The Wunderkind is the grease trap of the first half of Twilight Zone’s first season. In case the analogy of A. Traveler didn’t hit you hard enough, The Wunderkind pitches a story about a literal spoiled child rising through the ranks to become President of the United States. He accomplishes this thanks to the work of Raff Hanks (John Cho).
The entire episode of Wunderkind is shown through flashback, as Raff Hanks is dying on the operating table waiting for the most obvious “twist” in the season so far. It starts off with his failure to ensure the reelection of James Stevens who looks a lot like Joe Biden and also happened to be the most unpopular president in American history. Raff discovers Oliver Foley (Jacob Tremblay), a popular Youtuber and Fortnite vlogger, and manages his campaign to become President.
Oliver unsurprisingly wins, a plot point that expects the audience to ignore that whole age requirement in the constitution. Thankfully the episode gets past that barrier by not mentioning it at all. Oliver’s promise of free video games, less Star Wars movies, and less war hits well with the public.
If anything positive comes out of this episode, Jacob Tremblay has a great acting career ahead of him. Normally child actors in television series are barely passable, but Tremblay puts on a convincing role of a child who can be sweet and lovable in one moment and then immediately turn on a dime to become the sadistic, spoiled, (powerful) child the next.
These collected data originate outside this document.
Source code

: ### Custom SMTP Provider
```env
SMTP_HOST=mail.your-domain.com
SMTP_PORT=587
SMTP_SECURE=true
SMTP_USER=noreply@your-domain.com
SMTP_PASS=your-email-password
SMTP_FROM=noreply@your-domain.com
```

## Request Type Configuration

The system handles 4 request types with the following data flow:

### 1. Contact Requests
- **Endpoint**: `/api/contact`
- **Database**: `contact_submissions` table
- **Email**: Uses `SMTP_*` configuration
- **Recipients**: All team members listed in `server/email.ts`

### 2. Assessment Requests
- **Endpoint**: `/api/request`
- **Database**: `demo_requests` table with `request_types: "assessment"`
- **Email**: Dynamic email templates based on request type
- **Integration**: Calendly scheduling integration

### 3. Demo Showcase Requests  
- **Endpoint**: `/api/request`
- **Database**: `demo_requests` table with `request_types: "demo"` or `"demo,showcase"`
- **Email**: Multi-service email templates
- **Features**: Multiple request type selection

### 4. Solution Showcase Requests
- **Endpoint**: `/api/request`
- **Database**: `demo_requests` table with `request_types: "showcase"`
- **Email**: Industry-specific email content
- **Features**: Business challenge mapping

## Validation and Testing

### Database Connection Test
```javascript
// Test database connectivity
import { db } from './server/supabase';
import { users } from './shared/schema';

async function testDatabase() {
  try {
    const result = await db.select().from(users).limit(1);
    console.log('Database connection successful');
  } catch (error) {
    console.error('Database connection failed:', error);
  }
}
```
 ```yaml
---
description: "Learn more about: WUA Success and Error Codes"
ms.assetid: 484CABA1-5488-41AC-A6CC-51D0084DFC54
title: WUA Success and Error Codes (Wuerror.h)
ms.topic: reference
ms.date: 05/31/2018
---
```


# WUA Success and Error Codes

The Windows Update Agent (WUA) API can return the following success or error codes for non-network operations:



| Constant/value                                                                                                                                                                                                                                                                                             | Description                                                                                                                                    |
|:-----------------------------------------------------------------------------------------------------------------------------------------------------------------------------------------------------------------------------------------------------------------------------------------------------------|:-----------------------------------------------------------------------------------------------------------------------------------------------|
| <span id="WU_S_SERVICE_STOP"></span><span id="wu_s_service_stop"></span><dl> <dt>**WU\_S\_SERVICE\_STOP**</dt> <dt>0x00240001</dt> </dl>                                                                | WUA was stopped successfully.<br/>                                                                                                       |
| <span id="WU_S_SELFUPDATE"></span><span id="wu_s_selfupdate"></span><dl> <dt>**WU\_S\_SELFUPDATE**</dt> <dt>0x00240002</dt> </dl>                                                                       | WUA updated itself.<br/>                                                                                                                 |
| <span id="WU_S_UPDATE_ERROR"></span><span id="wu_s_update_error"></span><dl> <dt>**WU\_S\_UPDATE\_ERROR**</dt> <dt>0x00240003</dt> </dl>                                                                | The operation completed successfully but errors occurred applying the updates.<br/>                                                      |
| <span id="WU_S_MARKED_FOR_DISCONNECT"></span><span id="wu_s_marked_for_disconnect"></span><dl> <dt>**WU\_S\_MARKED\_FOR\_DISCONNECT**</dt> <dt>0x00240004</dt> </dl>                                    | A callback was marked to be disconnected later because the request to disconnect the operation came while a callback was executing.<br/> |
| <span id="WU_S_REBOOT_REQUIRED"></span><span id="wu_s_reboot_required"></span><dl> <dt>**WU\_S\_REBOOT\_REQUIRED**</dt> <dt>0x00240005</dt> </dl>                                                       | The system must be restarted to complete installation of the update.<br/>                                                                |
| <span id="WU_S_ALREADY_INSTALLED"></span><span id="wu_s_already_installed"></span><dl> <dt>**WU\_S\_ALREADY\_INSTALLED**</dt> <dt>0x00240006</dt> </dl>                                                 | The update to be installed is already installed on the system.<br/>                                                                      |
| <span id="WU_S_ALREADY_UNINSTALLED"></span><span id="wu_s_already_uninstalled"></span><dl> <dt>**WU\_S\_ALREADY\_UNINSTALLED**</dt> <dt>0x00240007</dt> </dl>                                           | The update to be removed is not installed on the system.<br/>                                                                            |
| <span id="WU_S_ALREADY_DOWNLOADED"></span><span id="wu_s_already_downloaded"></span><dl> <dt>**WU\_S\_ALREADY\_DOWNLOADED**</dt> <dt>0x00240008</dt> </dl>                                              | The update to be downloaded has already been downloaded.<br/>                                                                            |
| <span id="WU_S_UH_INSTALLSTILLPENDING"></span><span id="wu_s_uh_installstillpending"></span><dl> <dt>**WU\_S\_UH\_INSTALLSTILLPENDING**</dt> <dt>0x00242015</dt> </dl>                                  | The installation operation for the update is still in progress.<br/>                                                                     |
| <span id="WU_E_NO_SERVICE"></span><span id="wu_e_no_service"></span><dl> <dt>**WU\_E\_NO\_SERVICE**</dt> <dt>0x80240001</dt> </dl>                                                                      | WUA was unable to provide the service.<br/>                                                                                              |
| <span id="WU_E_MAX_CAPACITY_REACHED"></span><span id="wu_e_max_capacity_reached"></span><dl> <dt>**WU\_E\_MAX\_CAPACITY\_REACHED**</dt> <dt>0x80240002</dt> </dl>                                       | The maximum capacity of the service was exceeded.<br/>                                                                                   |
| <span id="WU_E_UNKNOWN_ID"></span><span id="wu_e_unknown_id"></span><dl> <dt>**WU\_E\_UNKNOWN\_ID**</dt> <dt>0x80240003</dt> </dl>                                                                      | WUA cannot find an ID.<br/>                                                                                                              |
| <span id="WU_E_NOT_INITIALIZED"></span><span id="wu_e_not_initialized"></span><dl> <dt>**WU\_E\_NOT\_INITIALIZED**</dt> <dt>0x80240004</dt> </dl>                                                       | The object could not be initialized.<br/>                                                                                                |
Oliver’s presidency takes a spoiled child and puts him in the White House where he refuses to have his physical, abuses social media, throws tantrums constantly, accuses anyone who questions him of treason, enacts illegal executive orders, and claims to be the greatest at everything (like golf). Do you get it yet? HE’S AN ANALOGY TO TRUMP.
The Wunderkind could only be more blunt if Jacob Tremblay’s character was named Tronald Dump. Despite this there are some truly tense moments in the episode, such as when Jacob and Raff are playing golf and Jacob tries to force Raff to show his allegiance and accept that Jacob hit a hole in one (he didn’t). It’s reminiscent of moments like the four lights with Star Trek’s Picard.
In Conclusion
CBS hopes that The Twilight Zone will bring in subscribers for their All Access subscription. Had the show been part of the CBS network, it would be a passable show to take up half an hour to an hour on a weekly basis. Instead CBS expects customers to fork over nearly the cost of Netflix or Hulu for a small handful of exclusive shows that aren’t that great on their own, let alone having to pay for an extra subscription for the privilege to watch them.